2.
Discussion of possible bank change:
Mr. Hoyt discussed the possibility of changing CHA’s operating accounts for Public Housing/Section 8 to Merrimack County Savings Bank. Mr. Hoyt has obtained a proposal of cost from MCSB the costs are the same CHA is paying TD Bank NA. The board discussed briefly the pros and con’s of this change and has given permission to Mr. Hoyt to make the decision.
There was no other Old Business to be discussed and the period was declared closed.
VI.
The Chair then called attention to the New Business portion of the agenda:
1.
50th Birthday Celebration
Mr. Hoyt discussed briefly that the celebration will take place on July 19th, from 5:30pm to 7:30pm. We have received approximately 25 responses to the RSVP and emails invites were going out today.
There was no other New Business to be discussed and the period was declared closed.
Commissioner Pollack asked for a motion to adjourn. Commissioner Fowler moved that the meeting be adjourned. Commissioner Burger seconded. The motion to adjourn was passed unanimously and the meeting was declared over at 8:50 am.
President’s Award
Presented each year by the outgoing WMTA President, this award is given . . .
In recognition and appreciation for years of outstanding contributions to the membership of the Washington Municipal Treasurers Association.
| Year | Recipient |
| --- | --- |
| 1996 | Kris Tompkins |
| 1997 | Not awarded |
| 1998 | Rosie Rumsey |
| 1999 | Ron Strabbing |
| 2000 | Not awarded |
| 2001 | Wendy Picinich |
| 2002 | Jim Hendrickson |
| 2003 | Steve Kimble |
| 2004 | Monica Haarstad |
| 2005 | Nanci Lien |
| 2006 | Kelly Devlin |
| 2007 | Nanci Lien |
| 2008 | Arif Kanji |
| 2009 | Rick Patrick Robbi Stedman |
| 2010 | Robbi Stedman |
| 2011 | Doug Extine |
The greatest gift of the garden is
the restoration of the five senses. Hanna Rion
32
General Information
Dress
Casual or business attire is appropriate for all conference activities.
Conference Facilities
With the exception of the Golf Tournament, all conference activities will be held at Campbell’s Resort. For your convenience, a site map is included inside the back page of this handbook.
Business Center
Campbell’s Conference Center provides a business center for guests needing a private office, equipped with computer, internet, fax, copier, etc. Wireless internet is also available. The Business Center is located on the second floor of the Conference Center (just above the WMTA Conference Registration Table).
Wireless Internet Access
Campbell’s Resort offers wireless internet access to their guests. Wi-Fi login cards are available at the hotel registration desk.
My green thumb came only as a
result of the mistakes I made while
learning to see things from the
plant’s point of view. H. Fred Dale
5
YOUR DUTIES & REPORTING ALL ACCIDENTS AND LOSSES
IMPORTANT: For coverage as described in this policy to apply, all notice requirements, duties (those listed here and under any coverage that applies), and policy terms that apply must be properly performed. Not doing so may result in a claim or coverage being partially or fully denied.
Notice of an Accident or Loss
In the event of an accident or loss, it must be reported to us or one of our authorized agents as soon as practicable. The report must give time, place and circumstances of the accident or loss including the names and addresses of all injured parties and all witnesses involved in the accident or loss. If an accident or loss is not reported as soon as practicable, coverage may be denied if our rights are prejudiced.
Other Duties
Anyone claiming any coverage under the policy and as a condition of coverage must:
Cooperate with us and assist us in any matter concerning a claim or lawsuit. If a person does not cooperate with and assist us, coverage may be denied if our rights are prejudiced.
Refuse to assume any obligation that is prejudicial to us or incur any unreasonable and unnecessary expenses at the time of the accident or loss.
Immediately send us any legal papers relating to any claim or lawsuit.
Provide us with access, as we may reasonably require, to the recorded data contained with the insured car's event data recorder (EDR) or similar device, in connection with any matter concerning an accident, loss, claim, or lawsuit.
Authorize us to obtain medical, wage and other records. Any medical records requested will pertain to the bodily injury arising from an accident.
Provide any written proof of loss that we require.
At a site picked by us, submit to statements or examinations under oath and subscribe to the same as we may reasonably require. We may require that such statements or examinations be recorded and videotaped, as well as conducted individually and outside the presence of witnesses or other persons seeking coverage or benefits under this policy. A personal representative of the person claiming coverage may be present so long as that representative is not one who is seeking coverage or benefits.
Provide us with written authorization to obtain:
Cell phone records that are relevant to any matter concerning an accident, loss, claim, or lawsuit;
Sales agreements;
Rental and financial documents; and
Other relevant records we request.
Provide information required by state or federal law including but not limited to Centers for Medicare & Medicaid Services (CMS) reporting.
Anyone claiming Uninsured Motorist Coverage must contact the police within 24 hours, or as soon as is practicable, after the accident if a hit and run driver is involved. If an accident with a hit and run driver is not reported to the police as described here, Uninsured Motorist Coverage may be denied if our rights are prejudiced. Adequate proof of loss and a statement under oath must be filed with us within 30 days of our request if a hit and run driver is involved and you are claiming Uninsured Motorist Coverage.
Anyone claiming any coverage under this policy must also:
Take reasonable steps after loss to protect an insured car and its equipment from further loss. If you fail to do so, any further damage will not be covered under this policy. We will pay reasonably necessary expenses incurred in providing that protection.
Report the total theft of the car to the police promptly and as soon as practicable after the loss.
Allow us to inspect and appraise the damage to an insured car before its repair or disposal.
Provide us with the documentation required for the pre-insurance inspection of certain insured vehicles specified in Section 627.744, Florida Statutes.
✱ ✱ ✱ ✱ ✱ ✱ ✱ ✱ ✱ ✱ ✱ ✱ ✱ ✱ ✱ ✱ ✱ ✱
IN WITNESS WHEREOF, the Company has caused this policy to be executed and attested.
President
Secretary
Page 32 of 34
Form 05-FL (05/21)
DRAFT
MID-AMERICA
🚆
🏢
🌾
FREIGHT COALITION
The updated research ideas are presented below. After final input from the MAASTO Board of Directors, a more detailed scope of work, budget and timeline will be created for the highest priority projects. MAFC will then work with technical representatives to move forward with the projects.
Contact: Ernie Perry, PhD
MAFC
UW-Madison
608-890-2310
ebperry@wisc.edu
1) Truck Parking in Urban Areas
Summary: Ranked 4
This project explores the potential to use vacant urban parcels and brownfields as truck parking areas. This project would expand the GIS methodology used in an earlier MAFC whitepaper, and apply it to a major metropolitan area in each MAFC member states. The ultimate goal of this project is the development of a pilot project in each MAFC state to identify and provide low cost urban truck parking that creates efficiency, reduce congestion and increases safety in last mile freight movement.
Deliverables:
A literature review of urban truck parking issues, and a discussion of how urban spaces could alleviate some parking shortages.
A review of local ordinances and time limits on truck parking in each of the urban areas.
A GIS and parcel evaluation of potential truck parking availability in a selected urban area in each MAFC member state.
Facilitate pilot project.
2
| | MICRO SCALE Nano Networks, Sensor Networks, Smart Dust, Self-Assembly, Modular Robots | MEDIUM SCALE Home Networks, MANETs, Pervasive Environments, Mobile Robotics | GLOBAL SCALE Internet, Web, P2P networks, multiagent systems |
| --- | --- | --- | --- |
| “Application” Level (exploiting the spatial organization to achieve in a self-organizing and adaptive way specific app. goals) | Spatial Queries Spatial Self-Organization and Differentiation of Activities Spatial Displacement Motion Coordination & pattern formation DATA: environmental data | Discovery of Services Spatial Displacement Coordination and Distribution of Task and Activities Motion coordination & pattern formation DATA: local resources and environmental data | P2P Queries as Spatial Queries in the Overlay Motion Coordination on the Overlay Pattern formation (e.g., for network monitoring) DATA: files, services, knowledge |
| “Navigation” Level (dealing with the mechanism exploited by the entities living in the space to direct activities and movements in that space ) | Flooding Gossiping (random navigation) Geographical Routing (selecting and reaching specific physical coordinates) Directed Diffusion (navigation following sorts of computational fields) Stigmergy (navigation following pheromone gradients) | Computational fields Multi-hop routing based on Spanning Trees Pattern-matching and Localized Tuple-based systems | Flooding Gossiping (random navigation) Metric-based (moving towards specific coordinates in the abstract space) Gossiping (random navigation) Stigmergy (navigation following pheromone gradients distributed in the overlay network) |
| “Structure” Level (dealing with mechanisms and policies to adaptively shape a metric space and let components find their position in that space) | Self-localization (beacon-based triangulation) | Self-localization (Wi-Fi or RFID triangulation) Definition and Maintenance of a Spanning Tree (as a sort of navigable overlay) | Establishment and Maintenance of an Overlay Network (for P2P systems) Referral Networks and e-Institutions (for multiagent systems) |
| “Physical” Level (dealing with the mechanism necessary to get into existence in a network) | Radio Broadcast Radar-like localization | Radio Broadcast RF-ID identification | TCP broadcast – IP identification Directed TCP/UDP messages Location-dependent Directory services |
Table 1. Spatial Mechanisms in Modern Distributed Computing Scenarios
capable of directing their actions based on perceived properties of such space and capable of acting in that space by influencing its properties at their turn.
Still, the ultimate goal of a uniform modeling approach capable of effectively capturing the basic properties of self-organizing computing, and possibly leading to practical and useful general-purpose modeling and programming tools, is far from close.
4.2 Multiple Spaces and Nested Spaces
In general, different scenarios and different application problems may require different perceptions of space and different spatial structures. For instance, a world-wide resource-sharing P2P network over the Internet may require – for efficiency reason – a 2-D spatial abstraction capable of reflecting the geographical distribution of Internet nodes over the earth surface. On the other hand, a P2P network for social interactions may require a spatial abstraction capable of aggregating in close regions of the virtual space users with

▶ [EXERCISE GOAL]
Show every line from the entries that includes the word "described".

▶ [EXERCISE ANSWER]
IMPORTANT: For coverage as described in this policy to apply, all notice requirements, duties (those listed here and under any coverage that applies), and policy terms that apply must be properly performed. Not doing so may result in a claim or coverage being partially or fully denied.
Anyone claiming Uninsured Motorist Coverage must contact the police within 24 hours, or as soon as is practicable, after the accident if a hit and run driver is involved. If an accident with a hit and run driver is not reported to the police as described here, Uninsured Motorist Coverage may be denied if our rights are prejudiced. Adequate proof of loss and a statement under oath must be filed with us within 30 days of our request if a hit and run driver is involved and you are claiming Uninsured Motorist Coverage.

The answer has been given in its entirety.